I am trying to make sense of what a saturated model is. AFAIK it's when you have as many features as observations.
Can we say a saturated model is a special-case of an extremely overfitted model?
I am trying to make sense of what a saturated model is. AFAIK it's when you have as many features as observations.
Can we say a saturated model is a special-case of an extremely overfitted model?
@Tomka's right. A saturated model fits as many parameters as possible for a given set of predictors, but whether it's over-fitted or not depends on the number of observations for each unique pattern of predictors. Suppose you have a linear model with 100 observations of $y$ on $x=0$ and 100 on $x=1$. Then the model $\operatorname{E}Y = \beta_0 +\beta_1 x$ is saturated but surely not over-fitted. But if you have one observation of $y$ for each of $x=(0,1,2,3,4)^\mathrm{T}$ the model $\operatorname{E}Y = \beta_0 +\beta_1 x +\beta_2 x^2 +\beta_3 x^3 +\beta_4 x^4$ is saturated & a perfect fit—doubtless over-fitted†.

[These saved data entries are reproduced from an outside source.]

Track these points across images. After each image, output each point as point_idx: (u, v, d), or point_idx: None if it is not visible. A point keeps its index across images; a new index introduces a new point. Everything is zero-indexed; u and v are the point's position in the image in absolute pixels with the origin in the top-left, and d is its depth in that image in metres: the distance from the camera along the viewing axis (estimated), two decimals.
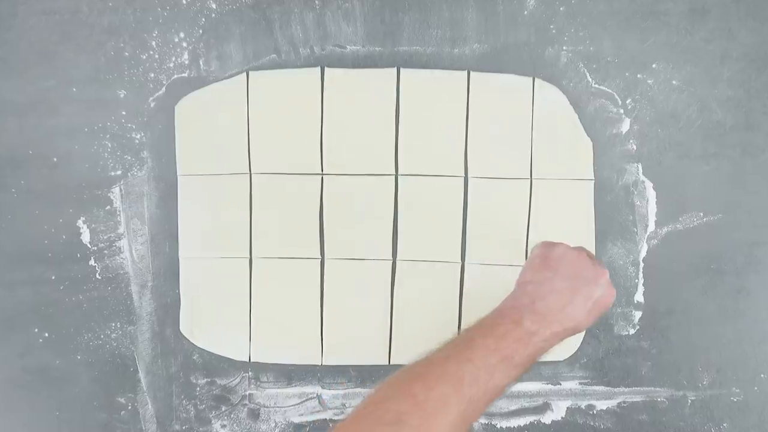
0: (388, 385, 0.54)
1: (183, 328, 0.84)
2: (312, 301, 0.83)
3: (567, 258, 0.65)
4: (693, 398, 0.84)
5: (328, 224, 0.82)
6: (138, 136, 0.82)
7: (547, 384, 0.84)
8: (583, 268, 0.64)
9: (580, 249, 0.67)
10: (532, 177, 0.82)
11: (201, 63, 0.82)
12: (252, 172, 0.82)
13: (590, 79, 0.81)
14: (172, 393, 0.84)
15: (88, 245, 0.83)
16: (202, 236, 0.83)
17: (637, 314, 0.83)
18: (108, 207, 0.83)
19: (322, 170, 0.82)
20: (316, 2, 0.81)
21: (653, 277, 0.83)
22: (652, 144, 0.82)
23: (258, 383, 0.84)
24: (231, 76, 0.82)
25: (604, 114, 0.82)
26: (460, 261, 0.82)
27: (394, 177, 0.82)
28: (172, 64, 0.82)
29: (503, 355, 0.56)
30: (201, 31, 0.81)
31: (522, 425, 0.84)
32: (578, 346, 0.83)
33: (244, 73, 0.82)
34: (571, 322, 0.61)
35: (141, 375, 0.84)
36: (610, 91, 0.81)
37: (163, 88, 0.82)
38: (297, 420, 0.84)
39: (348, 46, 0.81)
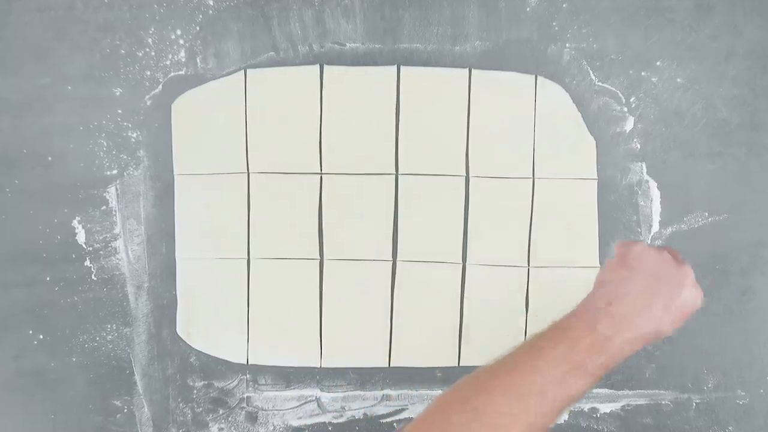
0: (451, 396, 0.53)
1: (180, 330, 0.82)
2: (311, 302, 0.82)
3: (646, 257, 0.60)
4: (698, 401, 0.83)
5: (327, 224, 0.81)
6: (134, 135, 0.81)
7: None
8: (665, 268, 0.59)
9: (662, 248, 0.62)
10: (535, 176, 0.81)
11: (198, 60, 0.80)
12: (250, 171, 0.81)
13: (593, 77, 0.80)
14: (169, 396, 0.83)
15: (84, 246, 0.81)
16: (200, 236, 0.82)
17: None
18: (104, 207, 0.81)
19: (321, 169, 0.81)
20: None
21: None
22: (656, 143, 0.81)
23: (256, 386, 0.83)
24: (229, 73, 0.81)
25: (608, 112, 0.81)
26: (461, 262, 0.81)
27: (394, 176, 0.81)
28: (168, 62, 0.80)
29: (574, 364, 0.52)
30: (198, 28, 0.80)
31: None
32: None
33: (242, 71, 0.80)
34: (650, 327, 0.56)
35: (137, 377, 0.83)
36: (613, 89, 0.80)
37: (160, 86, 0.81)
38: (296, 423, 0.83)
39: (347, 44, 0.80)
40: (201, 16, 0.80)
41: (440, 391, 0.83)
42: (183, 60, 0.80)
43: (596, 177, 0.81)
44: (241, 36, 0.80)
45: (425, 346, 0.82)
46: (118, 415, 0.83)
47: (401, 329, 0.82)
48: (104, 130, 0.81)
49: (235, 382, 0.83)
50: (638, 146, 0.81)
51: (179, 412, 0.83)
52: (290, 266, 0.82)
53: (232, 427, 0.83)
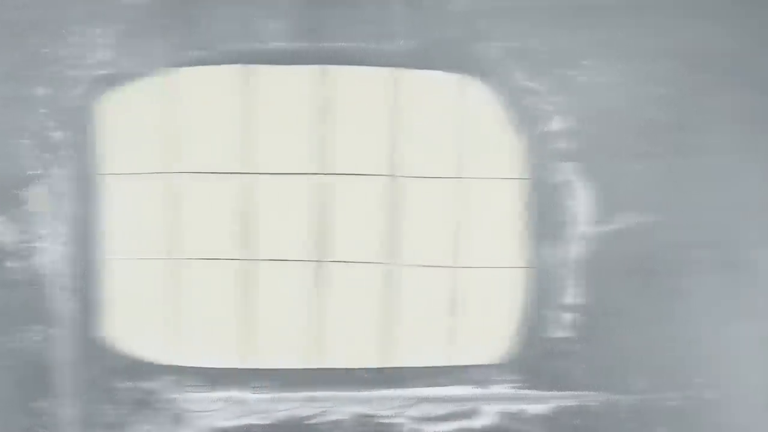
0: None
1: (106, 331, 0.82)
2: (237, 302, 0.81)
3: None
4: (628, 403, 0.82)
5: (246, 224, 0.81)
6: (58, 135, 0.80)
7: (476, 388, 0.82)
8: None
9: None
10: (460, 176, 0.80)
11: (122, 59, 0.80)
12: (174, 171, 0.80)
13: (520, 76, 0.80)
14: (94, 397, 0.82)
15: (6, 246, 0.81)
16: (126, 237, 0.81)
17: (570, 317, 0.81)
18: (27, 207, 0.81)
19: (240, 169, 0.80)
20: None
21: (586, 279, 0.81)
22: (583, 142, 0.80)
23: (181, 387, 0.82)
24: (153, 73, 0.80)
25: (534, 111, 0.80)
26: (387, 262, 0.81)
27: (317, 176, 0.80)
28: (92, 61, 0.80)
29: None
30: (122, 27, 0.79)
31: (450, 430, 0.82)
32: (506, 348, 0.81)
33: (167, 70, 0.80)
34: None
35: (62, 379, 0.82)
36: (539, 87, 0.80)
37: (84, 86, 0.80)
38: (221, 425, 0.82)
39: (272, 43, 0.80)
40: (125, 15, 0.79)
41: (366, 393, 0.82)
42: (107, 59, 0.80)
43: (523, 177, 0.80)
44: (166, 35, 0.80)
45: (349, 346, 0.81)
46: (43, 417, 0.82)
47: (326, 329, 0.81)
48: (27, 129, 0.80)
49: (161, 384, 0.82)
50: (565, 146, 0.80)
51: (104, 414, 0.82)
52: (217, 266, 0.81)
53: (158, 429, 0.82)
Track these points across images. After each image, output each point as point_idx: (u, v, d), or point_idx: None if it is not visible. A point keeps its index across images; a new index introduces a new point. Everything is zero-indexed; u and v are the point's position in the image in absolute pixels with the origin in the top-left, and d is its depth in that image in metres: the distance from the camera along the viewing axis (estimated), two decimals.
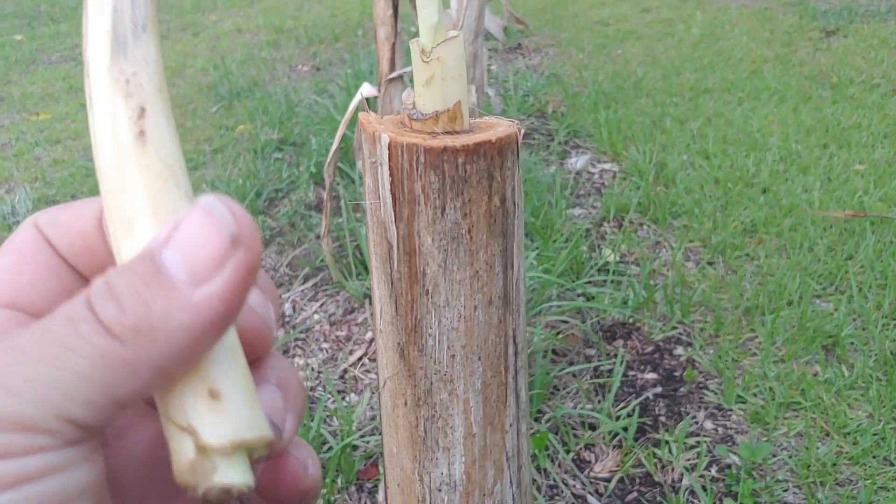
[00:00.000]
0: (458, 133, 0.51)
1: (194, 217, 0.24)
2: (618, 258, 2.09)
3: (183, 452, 0.24)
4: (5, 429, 0.22)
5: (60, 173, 2.85)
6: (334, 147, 1.71)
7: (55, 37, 4.73)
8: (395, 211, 0.52)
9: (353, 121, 2.02)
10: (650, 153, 2.61)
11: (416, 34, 0.51)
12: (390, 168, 0.51)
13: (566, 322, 1.84)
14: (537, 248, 2.07)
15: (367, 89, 1.73)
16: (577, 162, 2.64)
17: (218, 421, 0.24)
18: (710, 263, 2.05)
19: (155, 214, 0.25)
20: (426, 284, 0.52)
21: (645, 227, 2.26)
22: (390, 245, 0.52)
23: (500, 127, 0.53)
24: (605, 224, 2.29)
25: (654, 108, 3.00)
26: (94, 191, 2.66)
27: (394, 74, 1.65)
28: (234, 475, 0.24)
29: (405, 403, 0.56)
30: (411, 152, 0.50)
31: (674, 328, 1.82)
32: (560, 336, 1.78)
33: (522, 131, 0.54)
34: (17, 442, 0.22)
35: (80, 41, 4.51)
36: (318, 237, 2.22)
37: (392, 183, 0.51)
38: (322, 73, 3.77)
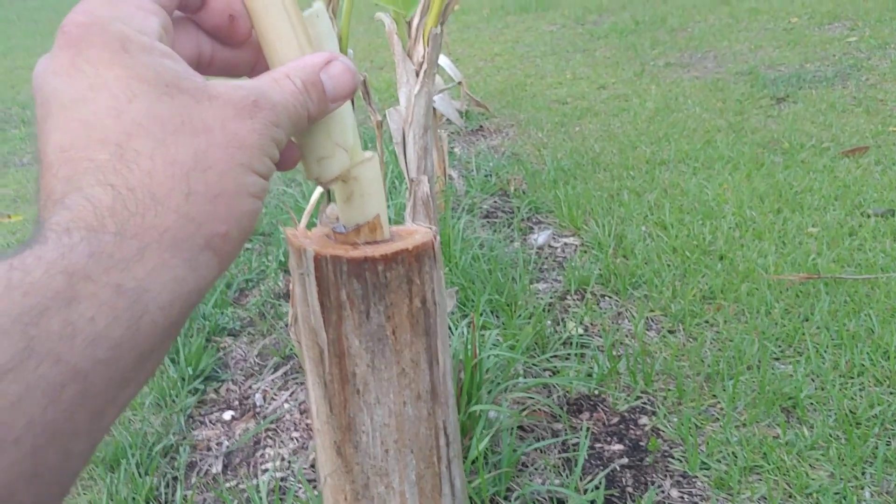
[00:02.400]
0: (378, 243, 0.56)
1: (339, 64, 0.43)
2: (581, 331, 2.14)
3: (337, 160, 0.47)
4: None
5: None
6: None
7: (27, 139, 4.79)
8: (323, 317, 0.56)
9: (316, 210, 2.08)
10: (609, 226, 2.68)
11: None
12: (317, 278, 0.55)
13: (532, 398, 1.87)
14: (502, 325, 2.11)
15: None
16: (539, 237, 2.71)
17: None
18: (670, 332, 2.10)
19: (302, 39, 0.45)
20: (356, 384, 0.56)
21: (607, 298, 2.32)
22: (321, 349, 0.57)
23: (417, 234, 0.58)
24: (568, 297, 2.34)
25: (611, 181, 3.09)
26: None
27: None
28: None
29: (345, 499, 0.60)
30: (335, 263, 0.54)
31: (638, 398, 1.85)
32: (526, 412, 1.81)
33: (438, 238, 0.58)
34: None
35: None
36: (286, 325, 2.25)
37: (319, 291, 0.55)
38: None
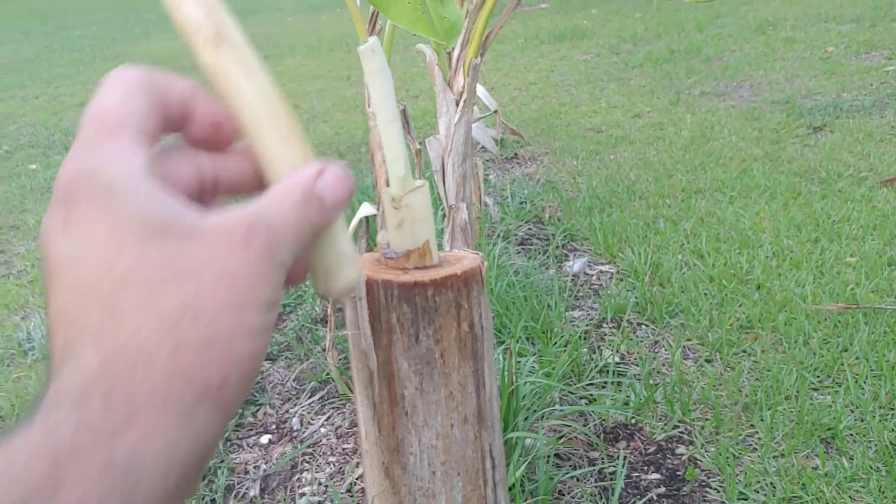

When people talk about saturated models having as many parameters as observations, as in the linked web page & CV post, they're assuming a context of one observation for each predictor pattern. (Or perhaps sometimes using 'observation' differently—are 100 individuals in a 2×2 contingency table 100 observations of individuals, or 4 observations of cell frequencies?)
† Don't take "surely" & "doubtless" literally, by the way. It's possible for the first model that $\beta_1$ is so small compared to $\operatorname{Var}Y$ you'd predict better without trying to estimate it, & vice versa for the second.